DATA ENTRIES:
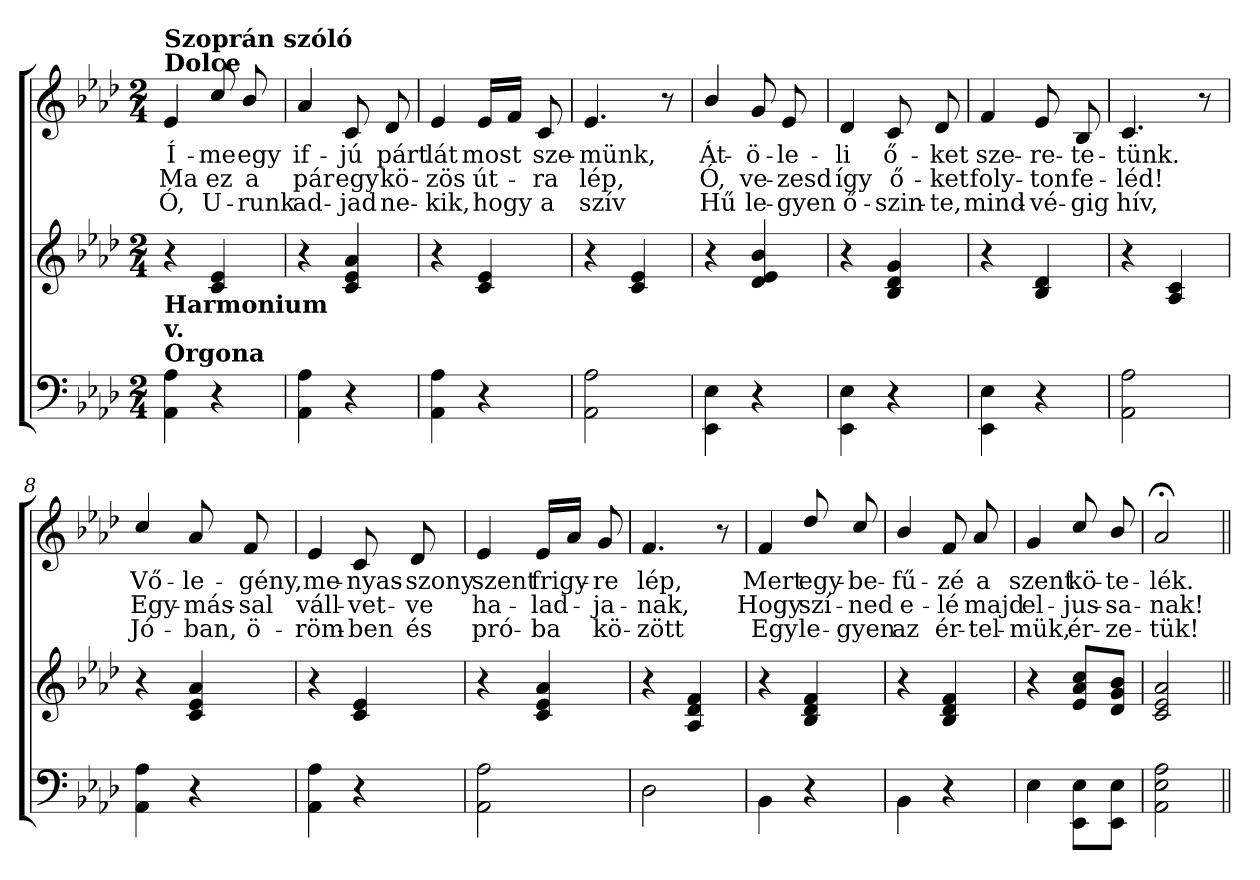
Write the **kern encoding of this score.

**kern	**kern	**kern	**text	**text	**text
*part3	*part2	*part1	*part1	*part1	*part1
*staff3	*staff2	*staff1	*staff1	*staff1	*staff1
*clefF4	*clefG2	*clefG2	*	*	*
*k[b-e-a-d-]	*k[b-e-a-d-]	*k[b-e-a-d-]	*	*	*
*A-:	*A-:	*A-:	*	*	*
*M2/4	*M2/4	*M2/4	*	*	*
=	=	=	=	=	=
!	!	!LO:TX:a:B:t=Dolce	!	!	!
!	!	!LO:TX:a:B:t=Szoprán szóló	!	!	!
!LO:TX:a:B:t=Orgona	!	!	!	!	!
!LO:TX:a:B:t=v.	!	!	!	!	!
!LO:TX:a:B:t=Harmonium	!	!	!	!	!
!	!	!	!LO:LY:b	!LO:LY:b	!LO:LY:b
4AA-\ 4A-\	4r	4e-/	Í-	Ma	Ó,
!	!	!	!LO:LY:b	!LO:LY:b	!LO:LY:b
4r	4c/ 4e-/	8cc/	-me	ez	U-
!	!	!	!LO:LY:b	!LO:LY:b	!LO:LY:b
.	.	8b-/	egy	a	-runk
=1	=1	=1	=1	=1	=1
!	!	!	!LO:LY:b	!LO:LY:b	!LO:LY:b
4AA-\ 4A-\	4r	4a-/	if-	pár	ad-
!	!	!	!LO:LY:b	!LO:LY:b	!LO:LY:b
4r	4c/ 4e-/ 4a-/	8c/	-jú	egy	-jad
!	!	!	!LO:LY:b	!LO:LY:b	!LO:LY:b
.	.	8d-/	párt	kö-	ne-
=2	=2	=2	=2	=2	=2
!	!	!	!LO:LY:b	!LO:LY:b	!LO:LY:b
4AA-\ 4A-\	4r	4e-/	lát	-zös	-kik,
!	!	!	!LO:LY:b	!LO:LY:b	!LO:LY:b
4r	4c/ 4e-/	16e-/LL	most	út-	hogy
.	.	16f/JJ	.	.	.
!	!	!	!LO:LY:b	!LO:LY:b	!LO:LY:b
.	.	8c/	sze-	-ra	a
=3	=3	=3	=3	=3	=3
!	!	!	!LO:LY:b	!LO:LY:b	!LO:LY:b
2AA-\ 2A-\	4r	4.e-/	-münk,	lép,	szív
.	4c/ 4e-/	.	.	.	.
.	.	8r	.	.	.
=4	=4	=4	=4	=4	=4
!	!	!	!LO:LY:b	!LO:LY:b	!LO:LY:b
4EE-\ 4E-\	4r	4b-/	Át-	Ó,	Hű
!	!	!	!LO:LY:b	!LO:LY:b	!LO:LY:b
4r	4d-/ 4e-/ 4b-/	8g/	-ö-	ve-	le-
!	!	!	!LO:LY:b	!LO:LY:b	!LO:LY:b
.	.	8e-/	-le-	-zesd	-gyen
=5	=5	=5	=5	=5	=5
!	!	!	!LO:LY:b	!LO:LY:b	!LO:LY:b
4EE-\ 4E-\	4r	4d-/	-li	így	ő-
!	!	!	!LO:LY:b	!LO:LY:b	!LO:LY:b
4r	4B-/ 4d-/ 4g/	8c/	ő-	ő-	-szin-
!	!	!	!LO:LY:b	!LO:LY:b	!LO:LY:b
.	.	8d-/	-ket	-ket	-te,
=6	=6	=6	=6	=6	=6
!	!	!	!LO:LY:b	!LO:LY:b	!LO:LY:b
4EE-\ 4E-\	4r	4f/	sze-	foly-	mind-
!	!	!	!LO:LY:b	!LO:LY:b	!LO:LY:b
4r	4B-/ 4d-/	8e-/	-re-	-ton	-vé-
!	!	!	!LO:LY:b	!LO:LY:b	!LO:LY:b
.	.	8B-/	-te-	fe-	-gig
=7	=7	=7	=7	=7	=7
!	!	!	!LO:LY:b	!LO:LY:b	!LO:LY:b
2AA-\ 2A-\	4r	4.c/	-tünk.	-léd!	hív,
.	4A-/ 4c/	.	.	.	.
.	.	8r	.	.	.
!!LO:LB:g=z
=8	=8	=8	=8	=8	=8
!	!	!	!LO:LY:b	!LO:LY:b	!LO:LY:b
4AA-\ 4A-\	4r	4cc/	Vő-	Egy-	Jó-
!	!	!	!LO:LY:b	!LO:LY:b	!LO:LY:b
4r	4c/ 4e-/ 4a-/	8a-/	-le-	-más-	-ban,
!	!	!	!LO:LY:b	!LO:LY:b	!LO:LY:b
.	.	8f/	-gény,	-sal	ö-
=9	=9	=9	=9	=9	=9
!	!	!	!LO:LY:b	!LO:LY:b	!LO:LY:b
4AA-\ 4A-\	4r	4e-/	me-	váll-	-röm-
!	!	!	!LO:LY:b	!LO:LY:b	!LO:LY:b
4r	4c/ 4e-/	8c/	-nyas-	-vet-	-ben
!	!	!	!LO:LY:b	!LO:LY:b	!LO:LY:b
.	.	8d-/	-szony	-ve	és
=10	=10	=10	=10	=10	=10
!	!	!	!LO:LY:b	!LO:LY:b	!LO:LY:b
2AA-\ 2A-\	4r	4e-/	szent	ha-	pró-
!	!	!	!LO:LY:b	!LO:LY:b	!LO:LY:b
.	4c/ 4e-/ 4a-/	16e-/LL	frigy-	-lad-	-ba
.	.	16a-/JJ	.	.	.
!	!	!	!LO:LY:b	!LO:LY:b	!LO:LY:b
.	.	8g/	-re	-ja-	kö-
=11	=11	=11	=11	=11	=11
!	!	!	!LO:LY:b	!LO:LY:b	!LO:LY:b
2D-\	4r	4.f/	lép,	-nak,	-zött
.	4A-/ 4d-/ 4f/	.	.	.	.
.	.	8r	.	.	.
=12	=12	=12	=12	=12	=12
!	!	!	!LO:LY:b	!LO:LY:b	!LO:LY:b
4BB-\	4r	4f/	Mert	Hogy	Egy
!	!	!	!LO:LY:b	!LO:LY:b	!LO:LY:b
4r	4B-/ 4d-/ 4f/	8dd-/	egy-	szí-	le-
!	!	!	!LO:LY:b	!LO:LY:b	!LO:LY:b
.	.	8cc/	-be-	-ned	-gyen
=13	=13	=13	=13	=13	=13
!	!	!	!LO:LY:b	!LO:LY:b	!LO:LY:b
4BB-\	4r	4b-/	-fű-	e-	az
!	!	!	!LO:LY:b	!LO:LY:b	!LO:LY:b
4r	4B-/ 4d-/ 4f/	8f/	-zé	-lé	ér-
!	!	!	!LO:LY:b	!LO:LY:b	!LO:LY:b
.	.	8a-/	a	majd	-tel-
=14	=14	=14	=14	=14	=14
!	!	!	!LO:LY:b	!LO:LY:b	!LO:LY:b
4E-\	4r	4g/	szent	el-	-mük,
!	!	!	!LO:LY:b	!LO:LY:b	!LO:LY:b
8EE-\ 8E-\L	8e-/ 8a-/ 8cc/L	8cc/	kö-	-jus-	ér-
!	!	!	!LO:LY:b	!LO:LY:b	!LO:LY:b
8EE-\ 8E-\J	8d-/ 8g/ 8b-/J	8b-/	-te-	-sa-	-ze-
=15	=15	=15	=15	=15	=15
!	!	!	!LO:LY:b	!LO:LY:b	!LO:LY:b
2AA-\ 2E-\ 2A-\	2c/ 2e-/ 2a-/	2a-;</	-lék.	-nak!	-tük!
=||	=||	=||	=||	=||	=||
*-	*-	*-	*-	*-	*-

REQUIRED TASK:
List each line of the listing above that contains the string "kern".

TASK OUTPUT:
Write the **kern encoding of this score.
**kern	**kern	**kern	**text	**text	**text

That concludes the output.